- _Complete the following_
a) In the pandas thread about removing commas and dollar signs, which attribute does the first answer say you have to access?
b) Please pick up the forum thread on stripping commas and dollar signs with pandas and continue it from its last line.

- _Page excerpt_
--
Trying to remove commas and dollars signs with Pandas in Python

Question:

Tring to remove the commas and dollars signs from the columns. But when I do, the table prints them out and still has them in there. Is there a different way to remove the commans and dollars signs using a pandas function. I was unuable to find anything in the API Docs or maybe i was looking in the wrong place

 import pandas as pd
    import pandas_datareader.data as web

players = pd.read_html('http://www.usatoday.com/sports/mlb/salaries/2013/player/p/')


df1 = pd.DataFrame(players[0])


df1.drop(df1.columns[[0,3,4, 5, 6]], axis=1, inplace=True)
df1.columns = ['Player', 'Team', 'Avg_Annual']
df1['Avg_Annual'] = df1['Avg_Annual'].replace(',', '')

print (df1.head(10))
Asked By: Mark

||

Answers:

You have to access the str attribute per http://pandas.pydata.org/pandas-docs/stable/text.html

df1['Avg_Annual'] = df1['Avg_Annual'].str.replace(',', '')
df1['Avg_Annual'] = df1['Avg_Annual'].str.replace('$', '')
df1['Avg_Annual'] = df1['Avg_Annual'].astype(int)

alternately;

df1['Avg_Annual'] = df1['Avg_Annual'].str.replace(',', '').str.replace('$', '').astype(int)

if you want to prioritize time spent typing over readability.

Answered By: mechanical_meat

Shamelessly stolen from this answerbut, that answer is only about changing one character and doesn’t complete the coolness: since it takes a dictionary, you can replace any number of characters at once, as well as in any number of columns.

# if you want to operate on multiple columns, put them in a list like so:
cols = ['col1', 'col2', ..., 'colN']

# pass them to df.replace(), specifying each char and it's replacement:
df[cols] = df[cols].replace({'$': '', ',': ''}, regex=True)
--
- _Available data_
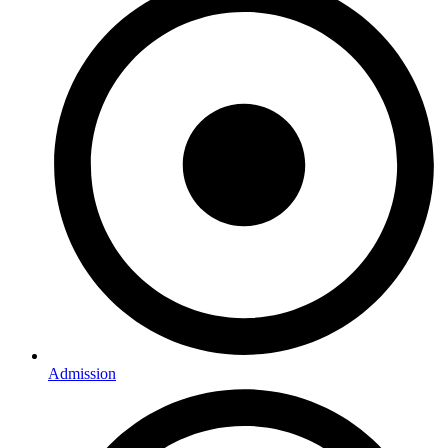
Admission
--
- _Your responses_
a) The str attribute.

b)
@shivsn caught that you need to use regex=True; you already knew about replace (but also didn’t show trying to use it on multiple columns or both the dollar sign and comma simultaneously).

This answer is simply spelling out the details I found from others in one place for those like me (e.g. noobs to python an pandas). Hope it’s helpful.

Answered By: Hendy

@bernie’s answer is spot on for your problem. Here’s my take on the general problem of loading numerical data in pandas.

Often the source of the data is reports generated for direct consumption. Hence the presence of extra formatting like %, thousand’s separator, currency symbols etc. All of these are useful for reading but causes problems for the default parser. My solution is to typecast the column to string, replace these symbols one by one then cast it back to appropriate numerical formats. Having a boilerplate function which retains only [0-9.] is tempting but causes problems where the thousand’s separator and decimal gets swapped, also in case of scientific notation. Here’s my code which I wrap into a function and apply as needed.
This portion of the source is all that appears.